Abstract:
Objective Aiming at solving the roll problem of the new X-rudder autonomous underwater vehicle (XAUV) during field tests, a series of anti-roll fixed depth and heading control experiments and maneuverability tests are carried out.
Method First, the XAUV's system structure and function are introduced, and its mathematical model is established. Second, based on the previous field test results, the roll problem of the XAUV in surface navigation is analyzed. A roll control experiment with an open-loop differential rudder angle is then carried out, and an anti-roll tracking controller is designed on the basis of feedback linearized PD control of yaw and roll, incremental feedback control of depth and constrained nonlinear programming. Finally, a series of maneuverability tests is carried out in a maneuvering basin to verify the effectiveness and functionality of the proposed method, and the maneuverability of the XAUV.

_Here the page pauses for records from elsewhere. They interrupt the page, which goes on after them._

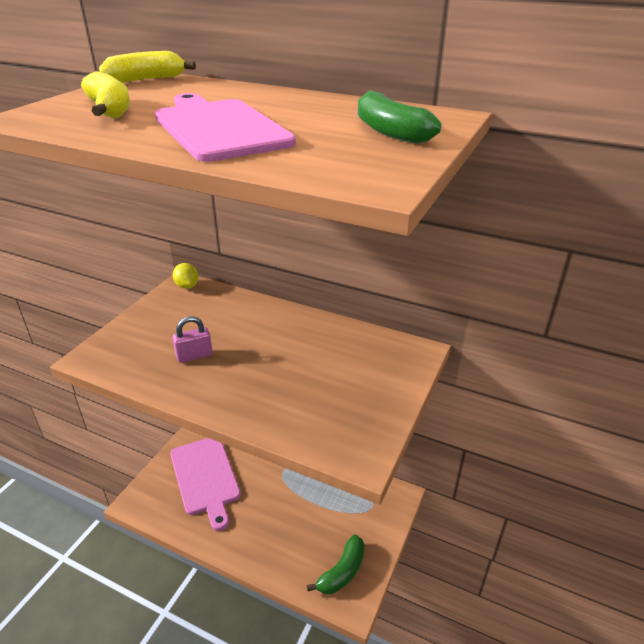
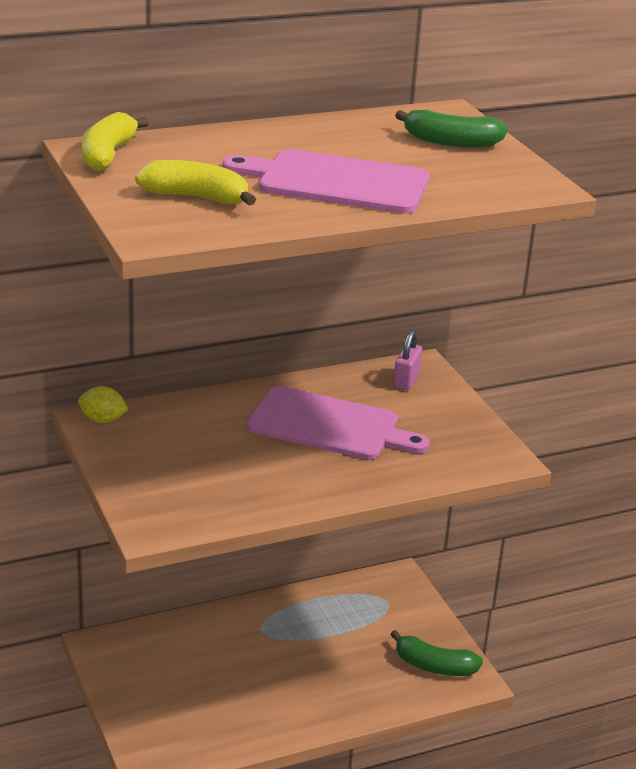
camera: 50 degrees left, 5 degrees down
pink cutting board [170,438,241,531] -> pink cutting board moved to [247,386,430,460]
pink padlock [172,316,213,363] -> pink padlock moved to [393,330,422,390]
green banana [307,534,365,594] -> green banana turned 120 degrees clockwise [390,630,483,676]

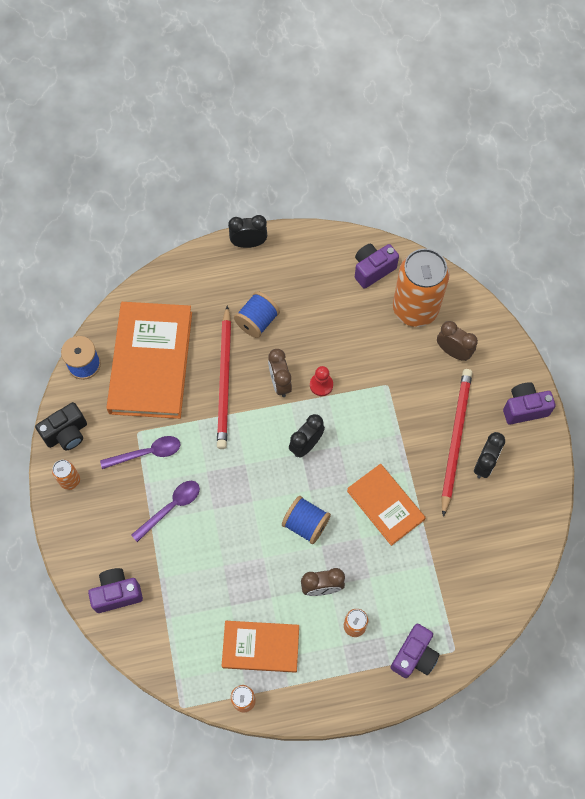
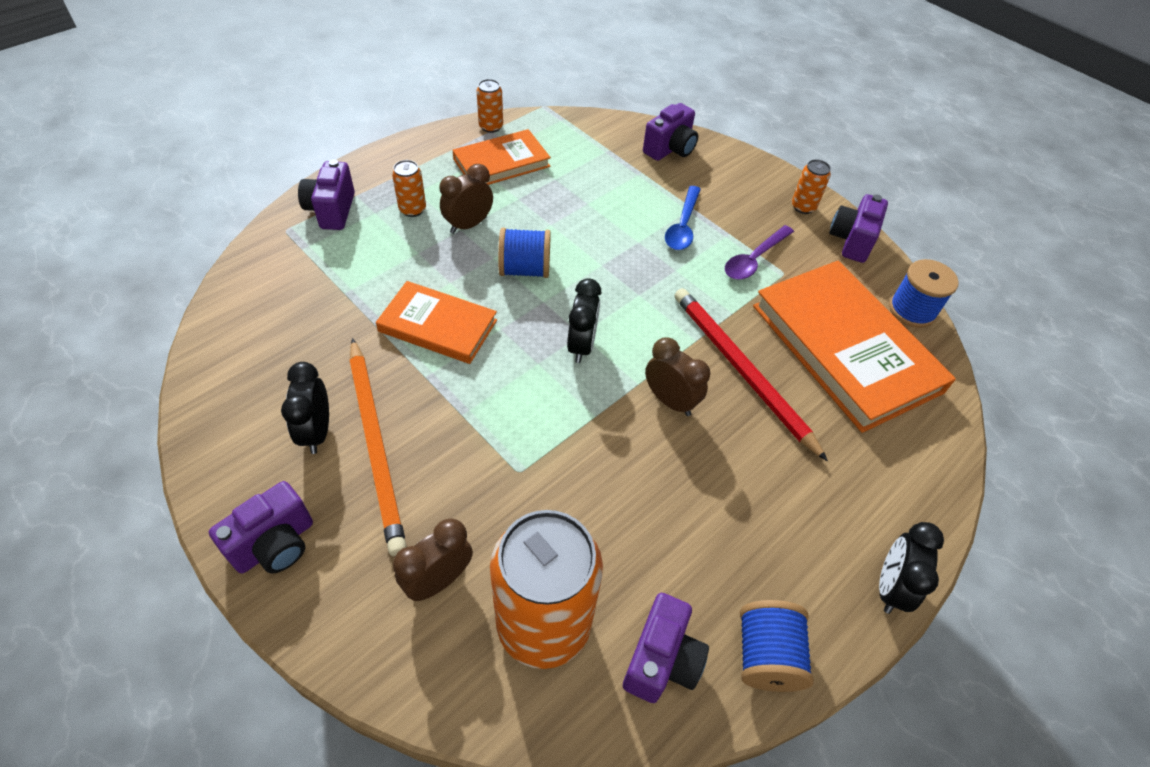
camera: 145 degrees right, 15 degrees down
black camera [35,402,87,450] -> purple camera [829,194,888,263]
purple spoon [131,481,200,542] -> blue spoon [665,186,701,250]
black clock [228,215,267,248] -> black clock turned 150 degrees clockwise [879,522,944,614]
blue spool [234,291,280,338] -> blue spool moved to [740,600,814,692]
red pawn [310,366,333,396] -> none
brown clock [437,321,478,361] -> brown clock turned 135 degrees clockwise [393,518,473,601]
red pencil [441,369,472,517] -> orange pencil [350,338,407,556]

Results The test results show that under the same hull, the rotation diameter of the cruciform rudder is 1.2 times that of the X-rudder. Moreover, with the proposed control method, the roll angle of the XAUV can be effectively reduced to 2° when the propeller speed is 1 680 r/min, and the depth and heading control of the XAUV can be ensured at the same time.
Conclusion The X-rudder can improve the maneuverability of AUVs with its unique roll control ability. The anti-roll fixed depth and heading control strategy proposed in this paper can make full use of the maneuverability advantages of the XAUV, and realize effective roll angle control simultaneously with depth and heading control.